The trail of musical breadcrumbs continued with two appealing preludes by the little-known Marian Bauer and one of Henry Cowell’s “Three Irish Legends,” which employed left-arm clusters throughout. Then it was time for Ives. Bush took about ten minutes to walk the audience through the piece, which at surface level is a series of musical portraits of the ideas of Emerson, Hawthorne, the Alcotts (namely Bronson and Louisa May), and Thoreau. He hit many important points: the constant presence of the motto from Beethoven’s Fifth Symphony, hymn tunes and other vernacular musical elements, and the musical narrative of the elusive Thoreau movement. Through this talk and his remarks on the other pieces on the program, Bush was warm and well-spoken. In the intimate space, it felt as though we were guests at an extra special house concert.
Bush gave a fast-paced reading of the “Emerson” movement that emphasized melody and continuity of line. I would have liked a little more abandon in some of Ives’s wilder writing, and maybe more cataclysmic climaxes. But Bush definitely made a case for the music, showing the musical logic connecting each section.
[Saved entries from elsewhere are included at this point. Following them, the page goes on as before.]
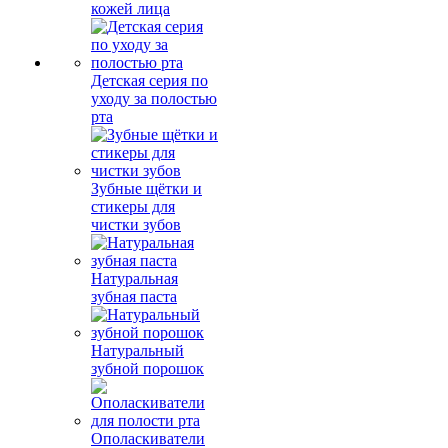
кожей лица
Детская серия по
уходу за полостью
рта
Зубные щётки и
стикеры для
чистки зубов
Натуральная
зубная паста
Натуральный
зубной порошок
Ополаскиватели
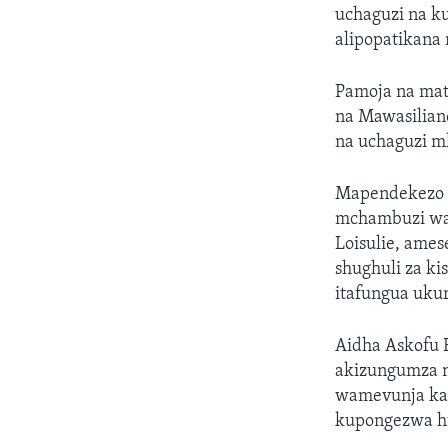
uchaguzi na k
alipopatikana
Pamoja na mat
na Mawasilian
na uchaguzi m
Mapendekezo h
mchambuzi wa 
Loisulie, ame
shughuli za ki
itafungua uku
Aidha Askofu
akizungumza n
wamevunja kat
kupongezwa hu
The build to the final climax was terrific, with many details audible in the thick texture, and he really let loose on the final chordal statements of the Beethoven theme.
In the short, tonal “The Alcotts,” Bush offered beautiful tone color and the right balance of sentiment and mysticism, and a well-paced path to the big moment of arrival at the end. During “Thoreau,” I sensed some restlessness in the audience, but that was to be expected. It’s slow, quiet, dissonant music. There’s a “walking theme” that occurs several times in this movement, and Bush voiced these chords nicely with the top notes ringing out. During a sort of development section, more sensitive voicing brought out melodic motives in the musical thickets that I had never considered before.
The key word in this performance was control. I’d argue that a little more roughness and vagueness in some spots can better reflect the underpinning ideas, but Bush’s consistent clarity and coaxing out of details really shone a light on the music for the audience. During the following Q&A session, there was real enthusiasm in the room, with guests asking about other Ives works to check out and posing questions that allowed Bush to show more of his passion and understanding of the music. You couldn’t ask for a better way to celebrate Ives’ birthday weekend than with a recital that got people excited about this great composer and his masterpiece.